Ed Kleinhammer, a member of Hayward Wesleyan Church in northern Wisconsin, is known throughout classical music circles as one of the greatest trombone players in the world. Recently, he was declared a "Living Legend" by the International Trombone Association.
His career with the Chicago Symphony Orchestra spanned 45 years (1940 to
1985) and took him to all the great cities in America, as well as many nations around the world.
Born in 1919, Ed found Christ early in life through the ministry of the
Swedish Lutheran Church in Chicago. His faith in the Lord has guided him
all the way along. At 18, Ed wrote the following poem in honor of his
We know thou art present, O Lord
when we pray.
As we look to Thee for happiness from
day to day.
The mystery of life falls much short
For only too often
The world pours us sorrow which is
heavy to bear.
We ask for more love for the things
that are good,
For inspiration and peace in the things
that we should.
As we live in this life, wilt thou be
We ask thee to ever be at our side.
Keep us ever aware of the life that
Is to come;
That when our earthly tasks may be
Our souls may rest in eternal peace
And that others we will have inspired
thy heavens to see.
Growing up, Ed loved classical music. He would listen to the various orchestras on the radio night after night. There was a fire growing in his belly! When Ed was in his late teens, he happened to be walking the halls before a high school band competition. He stopped at the doorway of one room, and heard one of the bands rehearsing. The music so excellent and amazing, it inspired Ed to switch High Schools (travelling over a hour each
way) in order to play with them. Ed credits the teacher, John H. Barabash, a strict but excellent musician, for the success he has achieved in the music industry.

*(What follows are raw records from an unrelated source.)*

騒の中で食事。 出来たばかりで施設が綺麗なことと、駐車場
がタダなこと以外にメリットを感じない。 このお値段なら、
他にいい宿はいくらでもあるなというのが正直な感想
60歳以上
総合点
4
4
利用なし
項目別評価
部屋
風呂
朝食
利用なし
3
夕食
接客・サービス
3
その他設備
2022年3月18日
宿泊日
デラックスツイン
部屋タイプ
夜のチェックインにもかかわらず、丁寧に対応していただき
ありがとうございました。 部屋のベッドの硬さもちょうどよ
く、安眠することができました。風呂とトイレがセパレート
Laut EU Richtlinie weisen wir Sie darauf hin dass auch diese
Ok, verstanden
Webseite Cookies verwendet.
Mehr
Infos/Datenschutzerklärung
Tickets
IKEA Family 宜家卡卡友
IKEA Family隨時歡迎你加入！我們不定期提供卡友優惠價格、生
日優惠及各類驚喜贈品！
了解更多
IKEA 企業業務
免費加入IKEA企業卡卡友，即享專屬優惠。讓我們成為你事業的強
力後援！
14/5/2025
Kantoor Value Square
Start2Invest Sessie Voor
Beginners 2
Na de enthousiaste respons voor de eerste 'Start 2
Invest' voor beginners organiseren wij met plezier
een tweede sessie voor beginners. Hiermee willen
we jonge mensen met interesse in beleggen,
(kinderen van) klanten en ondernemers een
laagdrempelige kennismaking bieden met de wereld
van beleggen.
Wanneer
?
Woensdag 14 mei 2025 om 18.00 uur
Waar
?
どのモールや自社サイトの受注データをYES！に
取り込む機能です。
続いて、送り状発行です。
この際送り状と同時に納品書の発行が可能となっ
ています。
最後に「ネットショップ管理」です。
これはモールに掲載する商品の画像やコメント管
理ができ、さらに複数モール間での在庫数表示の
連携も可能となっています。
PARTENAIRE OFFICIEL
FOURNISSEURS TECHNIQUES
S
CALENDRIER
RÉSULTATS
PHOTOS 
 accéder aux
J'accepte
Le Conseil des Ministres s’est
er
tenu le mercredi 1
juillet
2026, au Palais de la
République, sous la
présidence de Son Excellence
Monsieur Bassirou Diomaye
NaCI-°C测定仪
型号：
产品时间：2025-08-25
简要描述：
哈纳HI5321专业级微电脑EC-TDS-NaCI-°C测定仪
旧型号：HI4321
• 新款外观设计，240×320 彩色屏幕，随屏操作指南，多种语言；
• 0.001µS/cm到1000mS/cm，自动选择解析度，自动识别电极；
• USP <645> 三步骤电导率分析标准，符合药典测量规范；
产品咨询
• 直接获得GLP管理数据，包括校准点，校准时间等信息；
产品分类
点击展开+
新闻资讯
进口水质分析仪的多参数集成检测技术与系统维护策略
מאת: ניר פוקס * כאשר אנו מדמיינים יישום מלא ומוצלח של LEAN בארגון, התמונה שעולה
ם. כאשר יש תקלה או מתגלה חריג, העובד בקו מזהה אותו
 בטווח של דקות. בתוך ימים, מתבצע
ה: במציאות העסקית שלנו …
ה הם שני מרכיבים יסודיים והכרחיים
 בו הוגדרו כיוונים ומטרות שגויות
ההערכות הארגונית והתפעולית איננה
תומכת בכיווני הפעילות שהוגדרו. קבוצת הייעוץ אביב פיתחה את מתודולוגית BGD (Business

"Mr. Barabash taught me that music is more than a parade of notes. Good music has a pulse to it! It needs to come alive!"
It was around this time that Ed searched out the best trombone player he could find (David Anderson, who played for the Chicago Symphony Orchestra) and asked if he'd be willing to teach him lessons. Anderson graciously agreed to mentor the young Kleinhammer, and only charged him half price!
(Years later, Ed had the opportunity to mentor a disadvantaged young man named Stephen Wilson, providing free lessons, and even purchasing a trombone for him. Today, Wilson plays for the Atlanta Symphony Orchestra!)
In 1940, President Franklin D. Roosevelt announced the formation of "All American Youth Orchestra". 15,000 people auditioned, and Ed was selected as a trombonist after the sixth round of try-outs. This was a tremendous honor, and Ed remembers it as one of the most thrilling moments of his life.
Some representatives from the Chicago Symphony Orchestra happened to be in the audience during the final audition, and shortly afterwards, invited Ed to join them. "Just think!" Ed remarked, "I was just a kid, and they asked me to play in one of the finest orchestras on earth!"
During Ed's long career with the orchestra, he played in all the great music halls, recorded many albums, lectured at Universities around the world, taught private lessons, and wrote two books, and received countless awards.
"My finest hour was one evening when we were playing in Boston. Everything just came together perfectly! We were ON FIRE!! The music was so wonderful
that night, it brought tears to our eyes!" The veteran conductor
exclaimed, "I've waited 60 years for this moment!"
"Music is the universal language of the soul." Ed says, "Everybody in the orchestra was a great musician, and every time we played, we put everything we had into the performance. It was always wonderful - a little taste of heaven."
Ed's first wife, Dorothy passed away in 1973. Three years later, he married Norma, who passed away in 1996. The next year, Ed relocated to Hayward, Wisconsin, where he found the Wesleyan Church. Ken LaCoy, the carpenter who built his house, invited him to attend, and he instantly felt right at home.
Shortly after joining the Senior Saints Bible Study Group, Ed fell in love with Dessie, who also attended. In a few months, they were married, and in 2009, they celebrated their 10th anniversary.
Long retired from trombone playing, Ed still lectures and gives lessons from time to time. He also makes coffee for the Senior Saints group, and has a beautiful ministry of encouragement.
Ed brought his trombone out for one final encore performance at Hayward Wesleyan Church, "to say thank you to the Lord for the wonderful life He has given me." When Ed finished playing "The Holy City", the congregation was filled with a holy awe. There was not a dry eye in the place.
A couple of years ago, Ed was working on an article for the International Trombone Journal on Mahler's Symphony Number 2: Resurrection. He made an appointment with Pastor Mark Wilson.
"Whenever I hear this beautiful masterpiece it feels like Easter, and a little foretaste of heaven.", he said, "That's where I need your advice."
"I'm wondering, do you think it would be appropriate to call Easter "a keyhole peek into heaven?"
"That's one of the best definitions of Easter I've ever heard!" his pastor replied, "I can't think of a better way to put it!"